In Autumn 2022, several Visual Communication (VisCom) subjects made a bold decision. They were going hybrid. This first story comes from DAB’s School of Design in 87631 VC Design Studio: The Politics of Image and Text led by Sarah Jane Jones. The subject offers lecture, studio and workshop experiences to 217 students. I spoke to Sarah about the highs and lows of this experience.
But first, to understand how hybridity could work in this type of subject, we need to understand something about the Design Studio context.
What is a Design Studio?
In a visual communication design studio, students work on design projects guided by studio leaders who are industry professionals and academics.
They use their class time to work on assessment briefs, collaborate on group tasks, learn about production techniques, and receive critical feedback from studio leaders and each other in interactive feedback sessions. This means actively participating in class critiques with other students. They imagine, draw, read, make, write, talk, present, share, test, and reflexively engage with the practices, processes and artefacts that are produced over time in the studio.

**Job 1**
Could you rewrite the design studio text, starting with "In Autumn 2022, several" and going on through "professionals and academics.", with "studio leaders" replaced by "studio tutors"?
**Job 2**
How would the design studio text go on after its final sentence? Write that continuation.
The material placed after this text isn't needed for anything here.

**Recorded information**

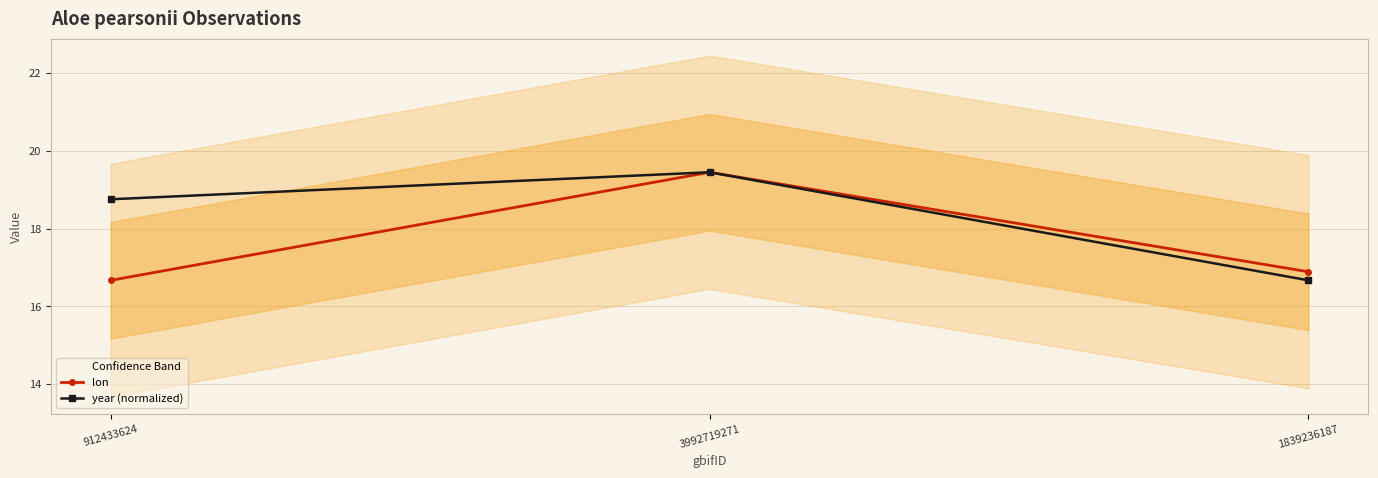

What is the maximum value for year (normalized)?

19.5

**Written response 1**
In Autumn 2022, several Visual Communication (VisCom) subjects made a bold decision. They were going hybrid. This first story comes from DAB’s School of Design in 87631 VC Design Studio: The Politics of Image and Text led by Sarah Jane Jones. The subject offers lecture, studio and workshop experiences to 217 students. I spoke to Sarah about the highs and lows of this experience.
But first, to understand how hybridity could work in this type of subject, we need to understand something about the Design Studio context.
What is a Design Studio?
In a visual communication design studio, students work on design projects guided by studio tutors who are industry professionals and academics.

**Written response 2**
These design studios reflect industry-based studio culture and professional practice. Core skill sets are taught and students are encouraged to experiment, research, document and share work.
Sarah Jane Jones
Why hybrid?
During Autumn 2022 roughly 30 students remained overseas, so from the start there was a plan to make lectures available in three formats: on-campus, online, and recorded. Lectures were initially the only class offered in hybrid mode and were initially targeted only at overseas students. Local students were not offered the option to attend online. There were a couple of reasons for this. Firstly, the teaching team had a plan for prioritising presence of overseas students. This was not logistically feasible to offer local students on an inconsistent or ad hoc basis. Secondly, there were valuable aspects of the on-campus experience that they didn’t want local students to forego. They could still access lecture recordings.
I think interestingly, because these students are so used to having been online, there was a large expectation that there would be a hybrid option provided through the semester.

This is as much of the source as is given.